▶ **REQUIRED TASKS**
1 - Copy out the passage on layers and views in Alexandria word for word, everything from "A **view** in" down to "lots of markup.".
2 - According to the passage on layers and views in Alexandria, how is a view defined?
3 - Resume the passage on layers and views in Alexandria, writing on from its last sentence.

A perspective implies a certain structure of text. For example, if you're interested in the material aspects of a text, you may structure it as _page > section > paragraph > sentence_, which says something like: a page has one or more sections, which have one or more paragraphs, which have one or more sentences. If you'd rather study the linguistic aspects, you may follow the structure _phrase > sentence > word > morpheme_. You can consider this as adding layers of information to a text. 

**Layers** are a crucial concept in _Alexandria_. Briefly put, a layer classifies a set of markup elements. The elements may be grouped because, together, they represent a specific research perspective, or because they are added by a specific user. A layer is hierarchically structured, and a document may contain multiple layers. Markup elements can be in more than one layer. For example: the material structure and the linguistic structure outlined above could form a material layer and a linguistic layer, with the element _sentence_ being part of both layers. **TODO add image MCT of the two structures above as illustration**

A **view** in _Alexandria_ is defined as a selection of markup tags and layers. You, the user, can define your own view(s) by indicating which markup elements or which markup layer(s) you do and don't want to see. The main objective of views is to increase the readability of a large file with lots of markup.

(Saved entries)

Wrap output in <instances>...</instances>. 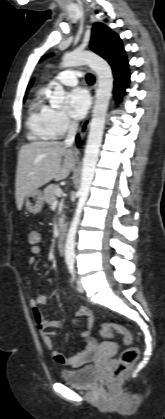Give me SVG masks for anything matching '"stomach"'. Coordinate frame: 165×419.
Returning a JSON list of instances; mask_svg holds the SVG:
<instances>
[{"label":"stomach","mask_w":165,"mask_h":419,"mask_svg":"<svg viewBox=\"0 0 165 419\" xmlns=\"http://www.w3.org/2000/svg\"><path fill=\"white\" fill-rule=\"evenodd\" d=\"M44 205V196L40 190H35L25 198V207L28 212L37 214L41 212Z\"/></svg>","instance_id":"stomach-1"}]
</instances>
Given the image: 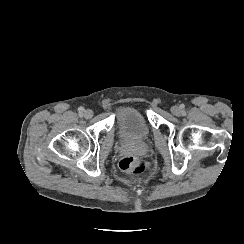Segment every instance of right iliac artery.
<instances>
[{"label":"right iliac artery","instance_id":"right-iliac-artery-1","mask_svg":"<svg viewBox=\"0 0 244 244\" xmlns=\"http://www.w3.org/2000/svg\"><path fill=\"white\" fill-rule=\"evenodd\" d=\"M78 111H79L80 114H82L84 112V108L83 107H79Z\"/></svg>","mask_w":244,"mask_h":244}]
</instances>
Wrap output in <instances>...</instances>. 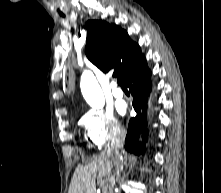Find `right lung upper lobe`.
Here are the masks:
<instances>
[{
	"mask_svg": "<svg viewBox=\"0 0 221 193\" xmlns=\"http://www.w3.org/2000/svg\"><path fill=\"white\" fill-rule=\"evenodd\" d=\"M85 53L100 70L114 68L113 76L127 77L145 60L138 44L129 39L127 32L104 21L89 20Z\"/></svg>",
	"mask_w": 221,
	"mask_h": 193,
	"instance_id": "right-lung-upper-lobe-1",
	"label": "right lung upper lobe"
}]
</instances>
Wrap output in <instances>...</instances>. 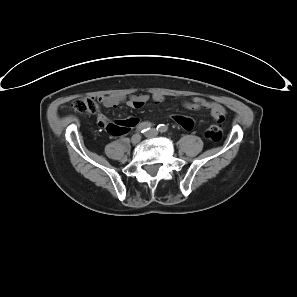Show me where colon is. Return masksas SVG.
<instances>
[{
	"mask_svg": "<svg viewBox=\"0 0 297 297\" xmlns=\"http://www.w3.org/2000/svg\"><path fill=\"white\" fill-rule=\"evenodd\" d=\"M72 108L83 114H98L100 111V100L95 98L76 99L71 104ZM207 139L217 142L222 138L220 125H211L205 131Z\"/></svg>",
	"mask_w": 297,
	"mask_h": 297,
	"instance_id": "1",
	"label": "colon"
}]
</instances>
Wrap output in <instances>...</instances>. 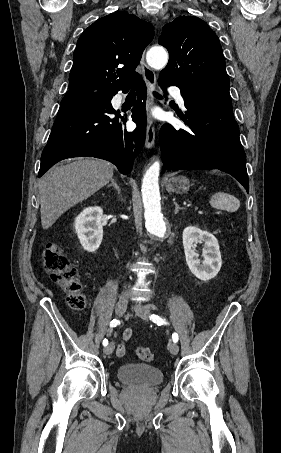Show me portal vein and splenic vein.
<instances>
[{"mask_svg":"<svg viewBox=\"0 0 281 453\" xmlns=\"http://www.w3.org/2000/svg\"><path fill=\"white\" fill-rule=\"evenodd\" d=\"M195 211H198V213H199L200 215L203 214V213H202V210H198V208H195ZM216 214H217V215H221L220 210H216Z\"/></svg>","mask_w":281,"mask_h":453,"instance_id":"obj_1","label":"portal vein and splenic vein"}]
</instances>
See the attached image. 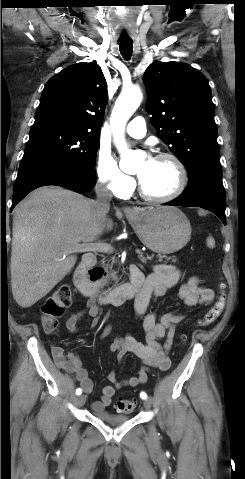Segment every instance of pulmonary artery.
I'll return each instance as SVG.
<instances>
[{
  "label": "pulmonary artery",
  "mask_w": 245,
  "mask_h": 479,
  "mask_svg": "<svg viewBox=\"0 0 245 479\" xmlns=\"http://www.w3.org/2000/svg\"><path fill=\"white\" fill-rule=\"evenodd\" d=\"M127 133L134 138H142L146 134V125L142 117L133 118L126 127Z\"/></svg>",
  "instance_id": "pulmonary-artery-1"
}]
</instances>
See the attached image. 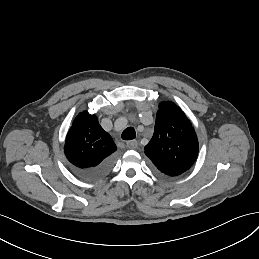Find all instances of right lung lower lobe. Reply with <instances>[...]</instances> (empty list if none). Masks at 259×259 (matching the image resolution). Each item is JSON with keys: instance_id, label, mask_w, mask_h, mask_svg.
I'll return each instance as SVG.
<instances>
[{"instance_id": "right-lung-lower-lobe-1", "label": "right lung lower lobe", "mask_w": 259, "mask_h": 259, "mask_svg": "<svg viewBox=\"0 0 259 259\" xmlns=\"http://www.w3.org/2000/svg\"><path fill=\"white\" fill-rule=\"evenodd\" d=\"M115 157L112 155L105 159L99 165L91 168H78L75 166L71 167L72 172L78 177L85 180H96L107 174L113 167Z\"/></svg>"}]
</instances>
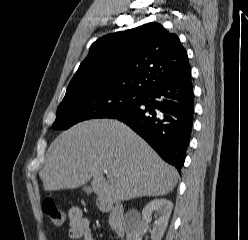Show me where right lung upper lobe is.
<instances>
[{
    "label": "right lung upper lobe",
    "mask_w": 248,
    "mask_h": 240,
    "mask_svg": "<svg viewBox=\"0 0 248 240\" xmlns=\"http://www.w3.org/2000/svg\"><path fill=\"white\" fill-rule=\"evenodd\" d=\"M189 71L187 52L178 36L152 22L94 42L67 90L103 88L145 94Z\"/></svg>",
    "instance_id": "right-lung-upper-lobe-1"
}]
</instances>
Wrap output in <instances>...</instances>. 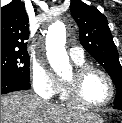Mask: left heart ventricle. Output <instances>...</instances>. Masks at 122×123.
I'll return each mask as SVG.
<instances>
[{
    "label": "left heart ventricle",
    "mask_w": 122,
    "mask_h": 123,
    "mask_svg": "<svg viewBox=\"0 0 122 123\" xmlns=\"http://www.w3.org/2000/svg\"><path fill=\"white\" fill-rule=\"evenodd\" d=\"M72 77L69 74L66 79ZM80 93L82 97L91 103H101L105 101L109 94L110 88L106 79L97 72L89 73L82 82Z\"/></svg>",
    "instance_id": "b2bd125f"
}]
</instances>
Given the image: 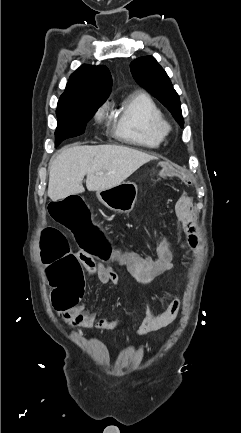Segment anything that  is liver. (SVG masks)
<instances>
[{
  "label": "liver",
  "mask_w": 241,
  "mask_h": 433,
  "mask_svg": "<svg viewBox=\"0 0 241 433\" xmlns=\"http://www.w3.org/2000/svg\"><path fill=\"white\" fill-rule=\"evenodd\" d=\"M155 156L123 146H74L59 151L49 166L48 196L52 200L121 184Z\"/></svg>",
  "instance_id": "obj_1"
}]
</instances>
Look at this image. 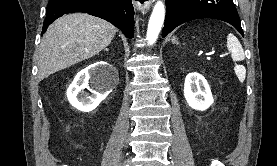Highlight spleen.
<instances>
[{
	"label": "spleen",
	"mask_w": 277,
	"mask_h": 166,
	"mask_svg": "<svg viewBox=\"0 0 277 166\" xmlns=\"http://www.w3.org/2000/svg\"><path fill=\"white\" fill-rule=\"evenodd\" d=\"M227 48L231 52V56L234 61L244 60L245 55L242 45L240 44L239 40L231 33L227 36Z\"/></svg>",
	"instance_id": "spleen-1"
}]
</instances>
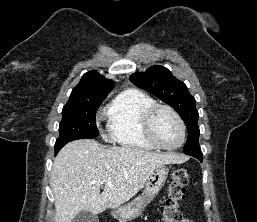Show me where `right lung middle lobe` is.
Here are the masks:
<instances>
[{
    "mask_svg": "<svg viewBox=\"0 0 257 222\" xmlns=\"http://www.w3.org/2000/svg\"><path fill=\"white\" fill-rule=\"evenodd\" d=\"M105 98H85L66 103L62 110L59 138L55 143V150H60L70 141L90 139L99 135L95 114Z\"/></svg>",
    "mask_w": 257,
    "mask_h": 222,
    "instance_id": "1",
    "label": "right lung middle lobe"
}]
</instances>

▶ **RESPONSES TO THE TASKS**
1 -
A **view** in _Alexandria_ is defined as a selection of markup tags and layers. You, the user, can define your own view(s) by indicating which markup elements or which markup layer(s) you do and don't want to see. The main objective of views is to increase the readability of a large file with lots of markup.

2 - A view is defined as a selection of markup tags and layers.

3 -
The difference between layers and views may be confusing at first: if you create a view called "linguistic" that shows only the "linguistic" layer, they are synonymous. But you can also define a linguistic view by selecting a number of markup elements from the linguistic layer, combined with some other elements. It's up to you. 

In conclusion: a perspective is your orientation to the text. It is related to your expertise, your interpretation of the text, and the objective of your study. It's your motive for making a transcription. A layer is a technique for dealing with (self)overlapping structures in your transcription or for identifying the markup added by users in a collaborative editing process. A view, finally, is a user-defined set of markup and/or layers. If this is all too abstract for you, don't worry. It should become clear once we start working with _Alexandria_.

### Workflow

Take a look at the following workflow.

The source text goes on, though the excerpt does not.